The inside smelled the same as the previous two, though more of its occupants moved around the living room and kitchen. A tall guy with at least a week-old beard and long, oily hair came up to me when I stepped into the foyer, a confrontational air about him that made me nervous.
“What can I help you with, man?”
The instinct to play my hand close to the vest went up immediately. This was a guy who protected his shit—probably a higher level dealer. They were usually mean as fuck and unpredictable to boot. I shrugged. “Looking to score, and my sister said this was the place to be.”
He eyed me, suspicion oozing. “Who’s your sister?”
“Well, she’s not my actual sister. Sorority/fraternity pairing thing. Little redhead named Kennedy?” I peered around him, scanning the room. “Is she here?”
“How the fuck should I know? What’s your poison?”
“Smack,” I replied without hesitating. “Can I take a piss while you rustle it up?”
“What do I care what you do with your dick? Second door on the left.”
Christ, this was bad. I left the living room while he returned to the kitchen, thankful this seemed to be a one-story hou
se with three bedrooms. The master, which probably belonged to Captain Hardass, was empty. There were multiple people passed out in the others, and my heart sank when none of them were her. I didn’t want to find her here, but I wanted to find her somewhere.
I stopped in the bathroom because I actually did have to piss from the coffee, and my heart slammed into my ribcage, air sucked through my stomach at the sight of strawberry red waves spilling over the edge of the bathtub.
Her face was flopped away from me. I used a shaking finger to turn it my direction, scared when her eyes didn’t open, but limp with relief when breath tickled my palm. She wore the dress and my hoodie that she’d had on when I’d seen her Friday, even though this was Monday morning.

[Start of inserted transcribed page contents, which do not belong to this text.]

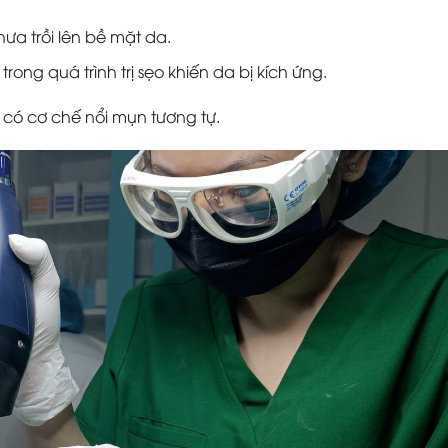
ưa trồi lên bề mặt da.
ng quá trình trị sẹo khiến da bị kích ứng.
 có cơ chế nổi mụn tương tự.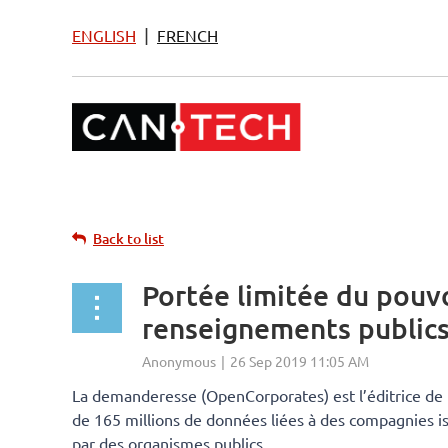
|
ENGLISH
FRENCH
Back to list
Portée limitée du pouv
renseignements public
La demanderesse (OpenCorporates) est l’éditrice de 
de 165 millions de données liées à des compagnies iss
par des organismes publics.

The gray skin, red-rimmed eyes, and shallow breathing tried to force another panic attack but I bit it back and sat on my heels, brain fighting the black fog and scrambling to come up with a plan. I wasn’t sure Captain Hardass would let me walk out of here with her, at least not without paying him for the smack, but I wasn’t leaving her here. She may or may not need a hospital, but now wasn’t the time to take chances.
I shook her but got no response. Getting her out of the tub was awkward as fuck, but I finally managed to get her over my shoulder and drag her feet over the edge. From there, I lifted her against my chest, cradling her close in spite of the days of unwashed hair and filthy body smell. Her breath was hot and stale on the side of my neck, but nothing had ever felt so good.
Hardass met me at the bathroom door, not bothering to hide his suspicion now. “Where are you going with her?”
“She’s a mess, dude. I’m taking her back to her room.”
“What about your smack?”
“Let me get her out to the car and grab my cash. I’ll be right back.” I shouldered past him, figuring alpha male pushiness would earn me more respect than sniveling, and held my breath until we crossed the threshold.